• [RECORD EXCERPTS]
%%

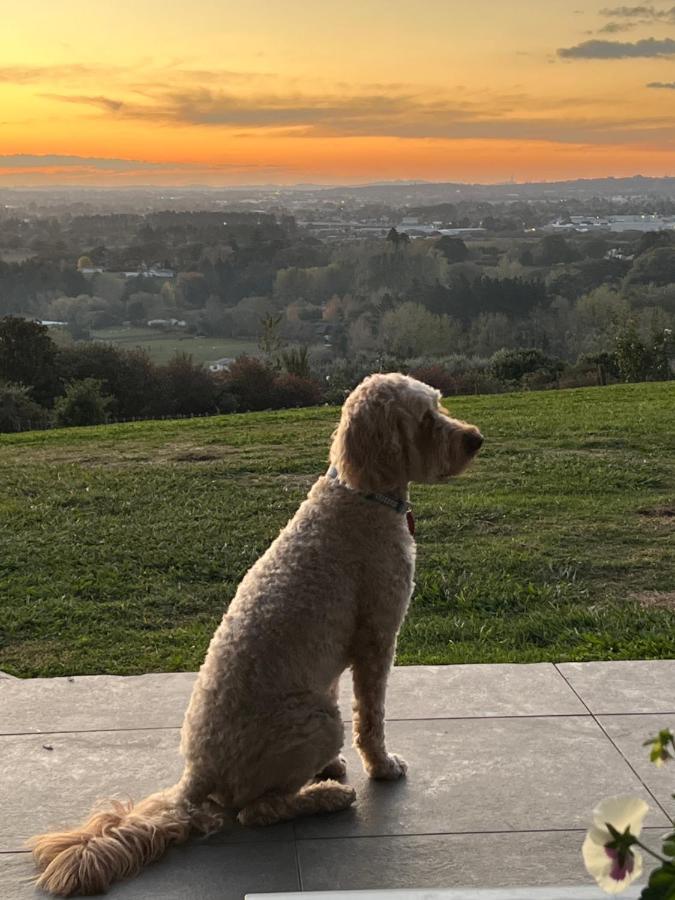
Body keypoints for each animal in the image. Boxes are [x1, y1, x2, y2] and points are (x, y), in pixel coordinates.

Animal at [29, 372, 484, 892]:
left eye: (440, 405)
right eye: (426, 419)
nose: (476, 439)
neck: (360, 494)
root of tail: (196, 776)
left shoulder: (335, 660)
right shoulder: (377, 637)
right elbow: (371, 718)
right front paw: (383, 767)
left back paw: (324, 774)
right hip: (316, 720)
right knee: (257, 811)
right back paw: (327, 796)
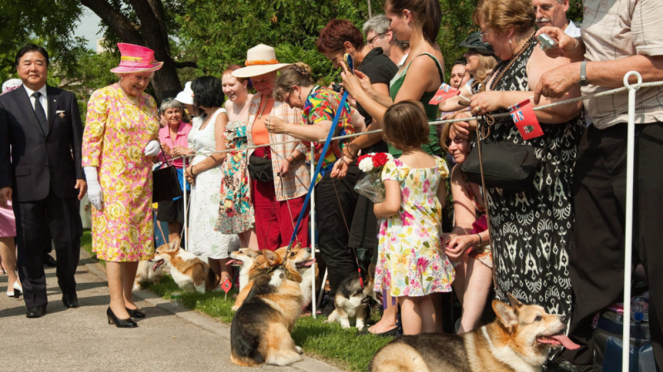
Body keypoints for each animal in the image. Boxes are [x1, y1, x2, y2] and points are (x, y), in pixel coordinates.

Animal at [370, 294, 580, 372]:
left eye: (546, 312)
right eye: (538, 318)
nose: (565, 318)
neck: (512, 348)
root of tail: (374, 360)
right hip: (416, 362)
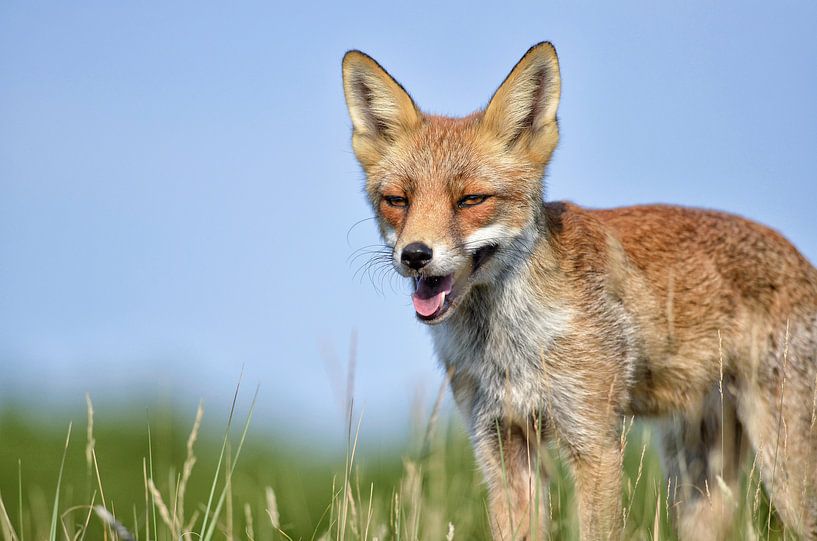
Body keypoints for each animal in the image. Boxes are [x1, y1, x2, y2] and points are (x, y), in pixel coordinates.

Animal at [340, 43, 816, 540]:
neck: (508, 344)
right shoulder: (502, 446)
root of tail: (799, 257)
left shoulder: (594, 440)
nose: (415, 254)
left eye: (471, 200)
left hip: (785, 471)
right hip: (695, 479)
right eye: (397, 201)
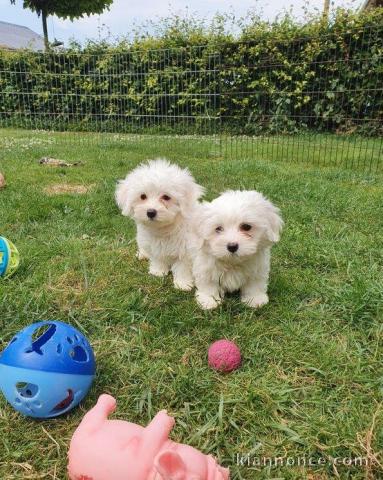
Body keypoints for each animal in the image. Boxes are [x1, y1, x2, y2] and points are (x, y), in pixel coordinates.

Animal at [115, 159, 204, 290]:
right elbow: (157, 258)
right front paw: (158, 271)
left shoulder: (186, 250)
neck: (163, 228)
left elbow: (183, 266)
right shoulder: (153, 246)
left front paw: (183, 283)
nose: (151, 212)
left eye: (166, 197)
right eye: (142, 196)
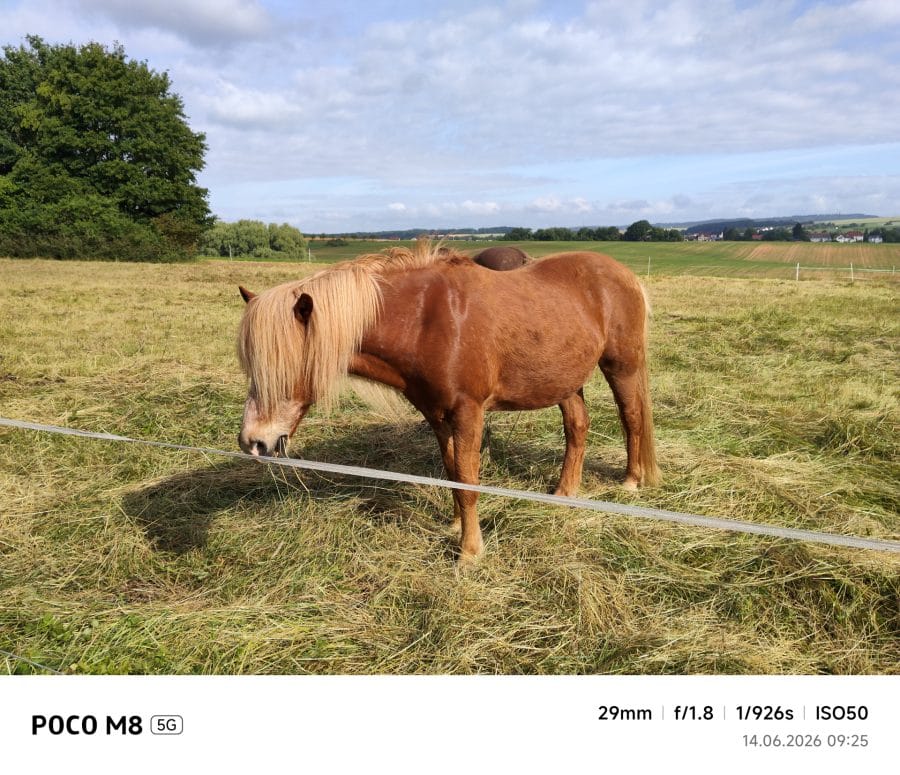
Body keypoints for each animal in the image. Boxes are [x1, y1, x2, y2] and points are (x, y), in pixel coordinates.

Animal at [236, 242, 659, 566]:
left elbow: (468, 481)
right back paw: (563, 493)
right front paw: (455, 526)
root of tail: (624, 274)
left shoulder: (468, 412)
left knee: (631, 417)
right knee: (577, 426)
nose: (252, 442)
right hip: (564, 381)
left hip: (621, 366)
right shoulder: (437, 416)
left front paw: (470, 553)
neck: (427, 321)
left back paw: (631, 482)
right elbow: (453, 471)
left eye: (285, 365)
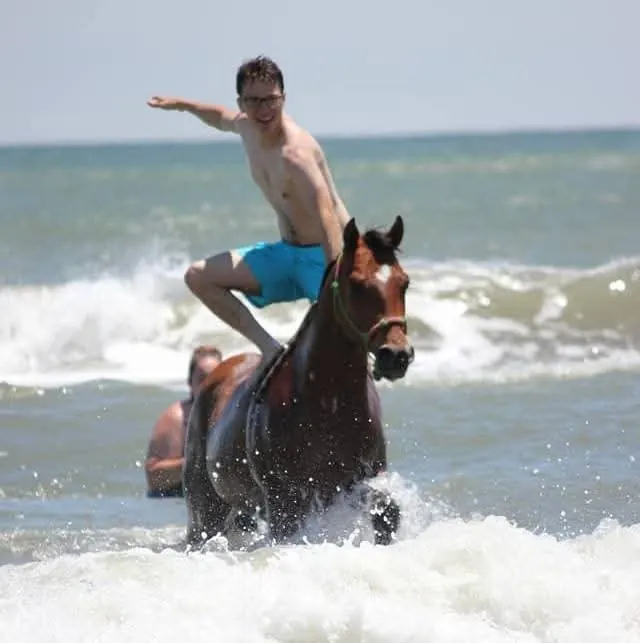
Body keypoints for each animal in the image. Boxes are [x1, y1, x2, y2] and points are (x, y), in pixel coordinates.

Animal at [183, 215, 414, 548]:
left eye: (404, 283)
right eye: (357, 284)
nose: (396, 355)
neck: (327, 399)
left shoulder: (363, 479)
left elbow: (387, 511)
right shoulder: (286, 501)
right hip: (205, 506)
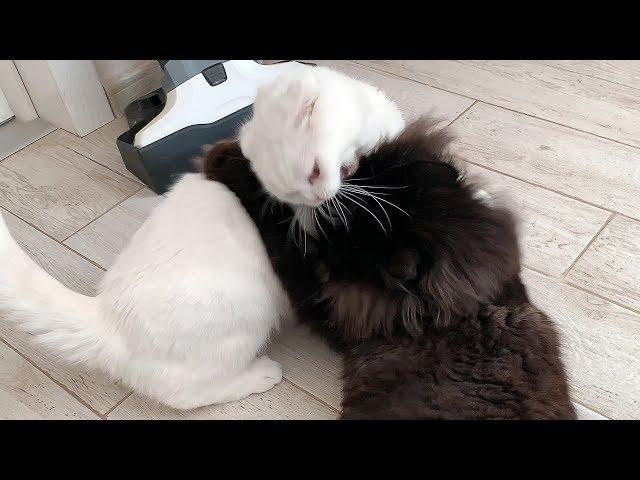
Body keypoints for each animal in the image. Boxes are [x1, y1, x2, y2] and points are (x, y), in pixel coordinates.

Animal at [201, 118, 576, 418]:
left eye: (342, 241)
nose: (322, 214)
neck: (470, 308)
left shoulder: (322, 300)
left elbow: (278, 227)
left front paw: (222, 156)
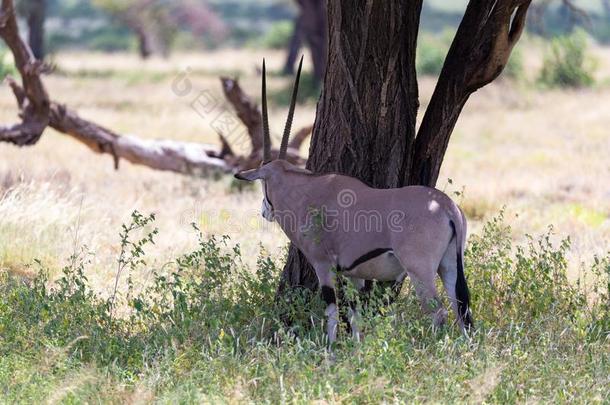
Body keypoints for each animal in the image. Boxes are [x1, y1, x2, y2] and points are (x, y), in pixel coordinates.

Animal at [233, 59, 470, 344]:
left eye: (262, 182)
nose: (264, 212)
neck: (306, 192)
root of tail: (446, 207)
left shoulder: (323, 265)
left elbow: (332, 309)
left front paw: (330, 346)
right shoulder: (356, 274)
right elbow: (355, 314)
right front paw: (357, 348)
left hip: (420, 270)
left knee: (439, 312)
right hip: (449, 265)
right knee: (461, 309)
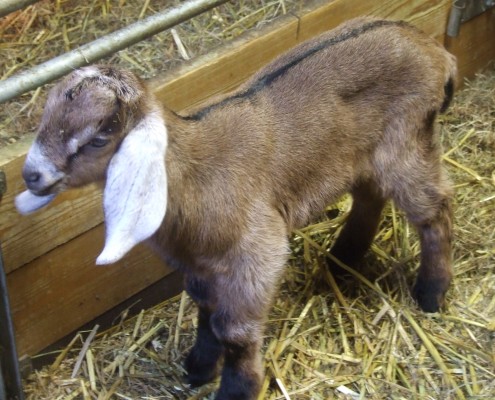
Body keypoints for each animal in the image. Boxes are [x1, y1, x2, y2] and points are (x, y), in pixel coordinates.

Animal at [16, 18, 458, 400]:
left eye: (100, 135)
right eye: (45, 115)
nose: (31, 175)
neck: (191, 174)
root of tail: (432, 48)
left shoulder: (257, 254)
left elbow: (234, 331)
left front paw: (236, 390)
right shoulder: (199, 264)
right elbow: (205, 310)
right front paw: (197, 367)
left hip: (405, 142)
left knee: (434, 209)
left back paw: (431, 293)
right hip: (364, 156)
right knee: (370, 197)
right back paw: (341, 261)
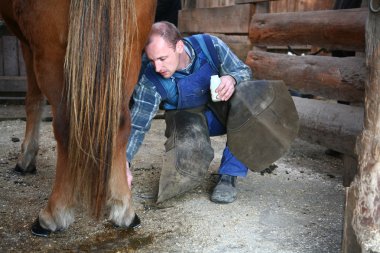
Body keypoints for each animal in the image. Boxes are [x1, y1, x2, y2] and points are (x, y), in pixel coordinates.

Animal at [0, 0, 157, 237]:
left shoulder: (27, 44)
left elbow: (33, 99)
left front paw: (26, 158)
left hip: (52, 53)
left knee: (66, 125)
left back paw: (53, 213)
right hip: (129, 50)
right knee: (120, 122)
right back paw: (123, 209)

%%

• [TASK PROMPT] Output the records above unchanged, minus their pictures.

• [ANSWER AREA]
Body keypoints for each animal in the image. Boxes are [x1, y1, x2, y2] and points are (x, y), in pixel coordinates.

Animal at [29, 372, 484, 892]:
left eye: (440, 405)
right eye: (426, 419)
nose: (476, 439)
neck: (360, 494)
root of tail: (196, 776)
left shoulder: (335, 660)
right shoulder: (377, 637)
right elbow: (371, 718)
right front paw: (383, 767)
left back paw: (324, 774)
right hip: (316, 720)
right knee: (257, 811)
right back paw: (327, 796)
Body keypoints for each animal in the image. Boxes are [x1, y1, x2, y2] and points are (x, y), in pixel coordinates.

Animal at [370, 294, 580, 372]:
left eye: (546, 312)
right eye: (538, 318)
nose: (565, 318)
neck: (512, 348)
root of tail: (374, 360)
right hip: (416, 362)
Body keypoints for each animal in the image. Boxes are [x1, y1, x2, y2] and points are (x, y), in pixel coordinates.

Animal at [340, 43, 816, 540]:
neck: (508, 344)
right shoulder: (502, 446)
root of tail: (799, 257)
left shoulder: (594, 440)
nose: (415, 254)
left eye: (471, 200)
left hip: (785, 471)
right hip: (695, 479)
right eye: (397, 201)
Body keypoints for each animal in the image. Boxes are [x1, y1, x2, y2] and points are (x, y), in pixel coordinates.

Animal at [115, 159, 204, 290]:
right elbow: (157, 258)
right front paw: (158, 271)
left shoulder: (186, 250)
neck: (163, 228)
left elbow: (183, 266)
right shoulder: (153, 246)
left front paw: (183, 283)
nose: (151, 212)
left eye: (166, 197)
right eye: (142, 196)
Body keypoints for each animal in the image. Boxes are [x1, y1, x2, y2] and points are (x, y), in pixel coordinates.

Animal at [236, 242, 659, 566]:
left elbow: (468, 481)
right back paw: (563, 493)
right front paw: (455, 526)
root of tail: (624, 274)
left shoulder: (468, 412)
left knee: (631, 417)
right knee: (577, 426)
nose: (252, 442)
right hip: (564, 381)
left hip: (621, 366)
right shoulder: (437, 416)
left front paw: (470, 553)
neck: (427, 321)
left back paw: (631, 482)
right elbow: (453, 471)
left eye: (285, 365)
Body keypoints for each animal in the image. Boxes are [x1, y1, x2, y2] and points are (x, y), in pixel coordinates.

Animal at [183, 215, 414, 548]:
left eye: (404, 283)
right eye: (357, 284)
nose: (396, 355)
neck: (327, 399)
left shoulder: (363, 479)
left elbow: (387, 511)
right shoulder: (286, 501)
right hip: (205, 506)
Body keypoints for each animal in the image. Boxes are [x1, y1, x2, y2] and points are (x, y), in pixel coordinates.

Animal at [201, 118, 576, 418]:
left eye: (342, 241)
nose: (322, 214)
neck: (470, 308)
left shoulder: (322, 300)
left elbow: (278, 227)
left front paw: (222, 156)
Body keypoints for each animal in the image. Boxes are [x1, y1, x2, y2] and points are (x, y), in pixel coordinates.

Animal at [233, 59, 470, 344]:
left eye: (262, 182)
nose: (264, 212)
neck: (306, 192)
root of tail: (446, 207)
left shoulder: (323, 265)
left elbow: (332, 309)
left front paw: (330, 346)
right shoulder: (356, 274)
right elbow: (355, 314)
right front paw: (357, 348)
left hip: (420, 270)
left knee: (439, 312)
right hip: (449, 265)
right knee: (461, 309)
Body keypoints for each animal in the image. Boxes are [x1, y1, x2, y2] and points are (x, y), in pixel coordinates.

Animal at [16, 18, 458, 400]:
left eye: (100, 135)
right eye: (45, 115)
nose: (31, 175)
neck: (191, 174)
root of tail: (432, 48)
left shoulder: (257, 254)
left elbow: (234, 331)
left front paw: (236, 390)
right shoulder: (199, 264)
right elbow: (205, 310)
right front paw: (197, 367)
left hip: (405, 142)
left knee: (434, 209)
left back paw: (431, 293)
right hip: (364, 156)
right knee: (370, 197)
right back paw: (341, 261)
Body keypoints for each animal in the image. Boxes are [x1, y1, x2, y2] and points are (x, y), in pixel coordinates.

Animal at [0, 0, 157, 237]:
left shoulder: (27, 44)
left elbow: (33, 99)
left front paw: (26, 158)
left hip: (52, 53)
left knee: (66, 125)
left back paw: (53, 213)
right hip: (129, 50)
right knee: (120, 122)
right back paw: (123, 209)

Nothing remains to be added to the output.